Fuel Cells for London Underground?

To the editor: After reading about fuel cells in Tim Queeney’s article on what the future will bring for inboard engines (Issue 115 July/August 2001), I thought I would like to make a couple of points. I worked on hydrogen/oxygen fuel cells in the late 1950s. The automotive market was the golden apple we coveted, but we realized niche markets were where we could get started.

We were approached by a promising group, the London Metro system. They were interested in regenerative braking. Subway cars stop frequently in stations, and when they do, all the kinetic energy of the train is converted into heat by the brakes. Perhaps the fuel cell, by its reversibility, could convert that energy back into hydrogen and oxygen for later use.

We found an additional advantage for underground railways. The heat generated by braking builds up in the tunnels and stations and has to be removed by air conditioning, which of course entails still more energy consumption. Fuel cells would have offered double savings. Unfortunately, the plan was never fully developed.

With global warming on everyone’s mind, I must point out that although fuel cells will reduce global warming by the increased efficiency of fuel use, the types that use hydrogen made by cracking hydrocarbons will still void greenhouse gases, like CO2, to the atmosphere.

Many people worry about the explosive potential of hydrogen, but it is not as dangerous as it appears.
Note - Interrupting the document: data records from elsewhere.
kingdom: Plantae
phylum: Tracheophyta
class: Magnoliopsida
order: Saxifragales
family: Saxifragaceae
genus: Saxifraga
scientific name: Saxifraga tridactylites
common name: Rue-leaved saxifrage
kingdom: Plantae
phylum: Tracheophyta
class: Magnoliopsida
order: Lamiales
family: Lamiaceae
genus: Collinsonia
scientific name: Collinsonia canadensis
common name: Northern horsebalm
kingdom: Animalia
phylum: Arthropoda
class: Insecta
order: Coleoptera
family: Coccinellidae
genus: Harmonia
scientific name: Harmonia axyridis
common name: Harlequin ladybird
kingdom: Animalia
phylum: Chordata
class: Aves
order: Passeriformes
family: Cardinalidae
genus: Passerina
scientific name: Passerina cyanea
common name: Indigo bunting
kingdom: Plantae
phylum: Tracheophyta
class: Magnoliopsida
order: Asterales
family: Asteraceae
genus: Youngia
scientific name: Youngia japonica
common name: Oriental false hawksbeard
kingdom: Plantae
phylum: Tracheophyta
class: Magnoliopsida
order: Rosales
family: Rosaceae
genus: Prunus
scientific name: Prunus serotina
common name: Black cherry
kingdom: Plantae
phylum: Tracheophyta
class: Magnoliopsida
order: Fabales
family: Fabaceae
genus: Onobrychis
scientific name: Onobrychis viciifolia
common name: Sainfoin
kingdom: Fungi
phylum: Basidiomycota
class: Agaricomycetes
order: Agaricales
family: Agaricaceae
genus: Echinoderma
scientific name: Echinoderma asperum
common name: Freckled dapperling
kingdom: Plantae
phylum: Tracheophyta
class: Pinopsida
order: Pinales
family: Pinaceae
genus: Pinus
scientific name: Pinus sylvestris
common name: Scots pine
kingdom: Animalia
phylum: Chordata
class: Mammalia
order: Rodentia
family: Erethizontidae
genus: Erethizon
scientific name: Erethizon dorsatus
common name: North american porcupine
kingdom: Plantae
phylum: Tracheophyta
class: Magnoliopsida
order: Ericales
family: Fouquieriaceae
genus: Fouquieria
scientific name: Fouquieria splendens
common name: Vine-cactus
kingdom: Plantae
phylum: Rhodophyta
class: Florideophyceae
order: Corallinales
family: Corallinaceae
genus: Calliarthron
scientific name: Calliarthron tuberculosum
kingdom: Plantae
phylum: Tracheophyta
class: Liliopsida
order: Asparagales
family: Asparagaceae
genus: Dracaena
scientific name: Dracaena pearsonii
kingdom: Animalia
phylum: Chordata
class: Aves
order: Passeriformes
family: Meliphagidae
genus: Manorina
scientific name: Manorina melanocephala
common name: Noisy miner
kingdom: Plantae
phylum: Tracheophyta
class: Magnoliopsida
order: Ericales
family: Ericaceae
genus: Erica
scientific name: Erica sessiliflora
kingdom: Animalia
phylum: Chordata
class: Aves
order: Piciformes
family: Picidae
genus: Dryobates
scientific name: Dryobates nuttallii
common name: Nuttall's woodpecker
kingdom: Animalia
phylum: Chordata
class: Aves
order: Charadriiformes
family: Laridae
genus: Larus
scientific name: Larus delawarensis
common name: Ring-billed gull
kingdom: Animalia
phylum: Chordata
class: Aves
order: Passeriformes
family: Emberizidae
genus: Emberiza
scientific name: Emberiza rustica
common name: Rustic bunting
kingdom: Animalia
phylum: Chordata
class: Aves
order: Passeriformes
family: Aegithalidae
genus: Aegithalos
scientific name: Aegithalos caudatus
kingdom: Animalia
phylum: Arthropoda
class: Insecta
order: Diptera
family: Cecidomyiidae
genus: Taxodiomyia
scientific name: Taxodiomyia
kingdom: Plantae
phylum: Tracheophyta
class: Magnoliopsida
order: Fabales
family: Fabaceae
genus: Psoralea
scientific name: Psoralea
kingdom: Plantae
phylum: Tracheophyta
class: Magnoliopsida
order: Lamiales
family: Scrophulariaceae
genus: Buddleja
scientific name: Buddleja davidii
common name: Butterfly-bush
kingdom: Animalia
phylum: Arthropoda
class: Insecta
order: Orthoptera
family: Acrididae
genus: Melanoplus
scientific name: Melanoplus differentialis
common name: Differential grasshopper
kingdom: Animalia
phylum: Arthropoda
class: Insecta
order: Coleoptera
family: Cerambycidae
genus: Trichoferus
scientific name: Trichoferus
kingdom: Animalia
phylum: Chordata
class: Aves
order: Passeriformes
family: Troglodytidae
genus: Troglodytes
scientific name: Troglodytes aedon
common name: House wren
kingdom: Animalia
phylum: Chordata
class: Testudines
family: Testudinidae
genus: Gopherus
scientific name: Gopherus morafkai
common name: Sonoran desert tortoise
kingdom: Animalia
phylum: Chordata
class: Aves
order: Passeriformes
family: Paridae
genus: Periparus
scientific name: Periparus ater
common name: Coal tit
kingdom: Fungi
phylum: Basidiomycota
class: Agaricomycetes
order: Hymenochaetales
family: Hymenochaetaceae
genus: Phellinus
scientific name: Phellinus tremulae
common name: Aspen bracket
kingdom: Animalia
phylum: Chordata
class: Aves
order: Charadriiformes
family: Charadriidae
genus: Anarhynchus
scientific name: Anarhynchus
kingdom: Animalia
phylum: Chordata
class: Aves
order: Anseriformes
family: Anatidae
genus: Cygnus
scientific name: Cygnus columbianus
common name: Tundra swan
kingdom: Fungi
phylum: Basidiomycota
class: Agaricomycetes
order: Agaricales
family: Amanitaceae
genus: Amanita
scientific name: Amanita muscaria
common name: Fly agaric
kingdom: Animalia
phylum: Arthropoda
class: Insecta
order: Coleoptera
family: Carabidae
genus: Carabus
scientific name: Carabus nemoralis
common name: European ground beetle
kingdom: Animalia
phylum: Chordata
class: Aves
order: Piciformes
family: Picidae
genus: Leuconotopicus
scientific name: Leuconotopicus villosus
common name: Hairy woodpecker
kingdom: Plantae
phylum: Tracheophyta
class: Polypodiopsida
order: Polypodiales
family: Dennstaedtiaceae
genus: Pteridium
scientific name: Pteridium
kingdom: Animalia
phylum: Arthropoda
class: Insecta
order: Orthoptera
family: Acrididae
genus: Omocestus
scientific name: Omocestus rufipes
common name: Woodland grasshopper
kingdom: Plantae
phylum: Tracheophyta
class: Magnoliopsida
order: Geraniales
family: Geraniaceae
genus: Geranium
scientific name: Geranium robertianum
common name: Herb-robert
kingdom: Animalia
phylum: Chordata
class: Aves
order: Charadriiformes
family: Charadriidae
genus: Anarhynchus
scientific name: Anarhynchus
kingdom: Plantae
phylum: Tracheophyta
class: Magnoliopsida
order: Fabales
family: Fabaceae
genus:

Hydrogen is such a small molecule and so light that it diffuses rapidly: hydrogen will not accumulate in your bilge. Back in those days, as safety trainer for new technicians, I put on a demonstration explosion.

I made foam by bubbling oxygen into a plastic bucket with some soapy water in it. Next, I would add some hydrogen to the foam and with all the gas tanks closed off I would throw a match into the bucket. The shock wave in a hydrogen-oxygen explosion is so sharp that even in a relatively open space it will make your head ring for a microsecond.

Although it was a bit of showmanship, technicians always did pay attention to closing valves properly.

I was the youngest of the development team. We always hoped the auto market was just around the corner, but I may be the only one who makes it to drive a fuel cell car - or a boat.

Henry Perry is a retired engineer who lives in Madison, Conn.